Saturday 22 March 2014

Gloriette in the garden of the Schönbrunn Palace, Vienna, Austria

A gloriette is a building in a garden erected on a site that is higher in elevation than its surroundings.  The most famous of gloriettes is the Gloriette is in the garden of the Schönbrunn Palace located in Vienna, Austria.

Built in 1775 as the last building constructed in the garden, this Gloriette serves as both a focal point and a lookout point for the garden.  It was used as a dining hall and festival hall as well as a breakfast room for emperor Franz Joseph I. Nowadays, the dining hall has a café in it, and on the roof, an observation platform overlooks Vienna. The Gloriette was destroyed in the Second World War, but had already been restored by 1947, and was restored again in 1995.

The Gloriette is dedicated as a Monument to Just War, that which leads to peace.

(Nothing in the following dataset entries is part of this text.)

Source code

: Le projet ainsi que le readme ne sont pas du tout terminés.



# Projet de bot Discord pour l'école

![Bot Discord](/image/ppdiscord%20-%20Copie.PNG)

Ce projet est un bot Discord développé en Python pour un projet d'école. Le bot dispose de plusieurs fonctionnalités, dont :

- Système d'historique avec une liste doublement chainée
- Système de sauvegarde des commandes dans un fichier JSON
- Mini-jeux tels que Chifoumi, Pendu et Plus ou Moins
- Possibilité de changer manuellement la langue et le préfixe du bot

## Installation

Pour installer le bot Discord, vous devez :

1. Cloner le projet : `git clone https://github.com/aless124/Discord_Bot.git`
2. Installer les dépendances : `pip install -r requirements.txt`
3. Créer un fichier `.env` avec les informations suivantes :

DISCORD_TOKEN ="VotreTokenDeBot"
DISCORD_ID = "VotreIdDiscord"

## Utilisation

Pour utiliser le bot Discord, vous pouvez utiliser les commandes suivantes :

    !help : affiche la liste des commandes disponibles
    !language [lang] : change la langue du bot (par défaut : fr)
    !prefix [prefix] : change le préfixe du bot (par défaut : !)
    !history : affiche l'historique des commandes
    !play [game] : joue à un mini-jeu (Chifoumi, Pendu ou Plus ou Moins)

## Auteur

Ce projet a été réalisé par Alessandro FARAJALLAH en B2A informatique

The front face bears the following inscription:
IOSEPHO II. AVGVSTO ET MARIA THERESIA AVGVSTA IMPERANTIB. ERECT. CIƆIƆCCLXXV. ("Erected under the reign of Emperor Joseph II and Empress Maria Theresa, 1775.") The way of writing of the year uses a Latinization of the Greek letter Φ (phi) for 1000.
 
Short notes on the main palace:
Schönbrunn Palace (Schloss Schönbrunn) is a former imperial 1,441-room Rococo summer residence in Vienna, Austria.  At the end of the 17th century Emperor Leopold I commissioned the gifted Baroque architect Bernhard Fischer von Erlach to built a palatial hunting lodge for the heir to the throne. On the site of the old imperial château de plaisance a splendid edifice was to arise. Half a century later under Maria Theresa, Schönbrunn Palace was to become the magnificent focus of court life. From that time onwards it played host to the leading statesmen of Europe.
This postcard came from Carmen (19 March 2014) Direct Swap Postcrossing.